Practice saying “no” with a clear mind and conscience, trusting your own sense of where you most need to be allocating your energy. The more effectively you are able to let go of the lower priorities, the more you can invest your energy into taking on new challenges and bringing your best self to the world.
Recognize that your choices are not permanent. You may need to let go of a commitment you have made. You may decide to say yes to an opportunity you weren’t able to pursue before. You may have a shift in your priorities or values, or a significant reduction in your available energy, that requires you to make significant adjustments to your life. These adjustments require thought, care, and potentially difficult conversations, but they are part of living in alignment with yourself.
How does your body feel when you say a sincere and solid “yes” to a new opportunity? What space has opened up in your life when you have said no? What are some of the situations you’ve encountered where you drew on your priorities to do decide which path to take? What ?
I always find it helpful to look for role models—people who are particularly good at using one of the resilience muscles. When I think about Priorities, my role models tend to be people who make space for activities—such as writing, creative arts, or music practice—that require uninterrupted periods of time. This calls on them to set boundaries around particular hours, days, and even months and years, dedicating consistent energy to bringing their unique voices into the world.
Who are some of your role models for priorities? What inspires you about what they do? How might you try some of their strategies in your own life? What tough choices have you seen others make to stay aligned with their own values?
What would you like to do with your energy? Are there particular challenges you have taken on, or aspire to take on that require you to protect your energy?
Thanks for reading Prosilience! Subscribe here to receive new posts every other week.
Strengthening Your Priorities
Here are some small moves you can make to stretch this muscle and bring it more confidently into your daily decisions.

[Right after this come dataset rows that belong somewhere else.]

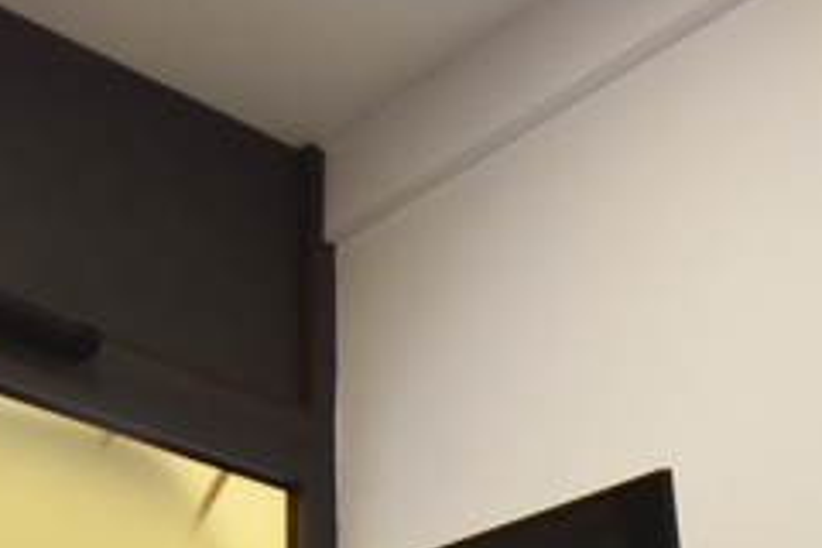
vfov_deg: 13.3
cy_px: 1325
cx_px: 709
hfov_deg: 26.3
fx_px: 1712
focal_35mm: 75
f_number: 4.5
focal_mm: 10
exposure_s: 1/25
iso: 100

Take a few minutes in the morning to think about the most important things you want to accomplish during the day.
Keep a notebook where you can capture thoughts about your own values, priorities, and goals—sometimes just writing things down makes them clearer.
Practice saying “no” to small things in ways that are polite but firm.
When a new energy demand, request, or opportunity arises, ask for a little time to think about it before you make a commitment.
Think back over the past week or month, and the ways you have spent your time. What do you wish you’d done more of? Less of? What one small step could you take to use your energy in ways that are better aligned with your values?
Our physical, mental, emotional, and spiritual energy fuels our resilience. When we are able to direct that energy toward the things that are most important, and to remain focused on our core values and priorities in times of uncertainty and turbulence, we have more resources available to help us move through challenging times. By taking time to clarify your values and goals, accurately evaluating your available energy and the impact of the choices you make, paying attention to both “yes” and “no,” identifying role models, and taking small steps to flex and strengthen your Priorities muscle, you will have more energy to work towards higher levels of effectiveness and well-being—bringing your best self into the world.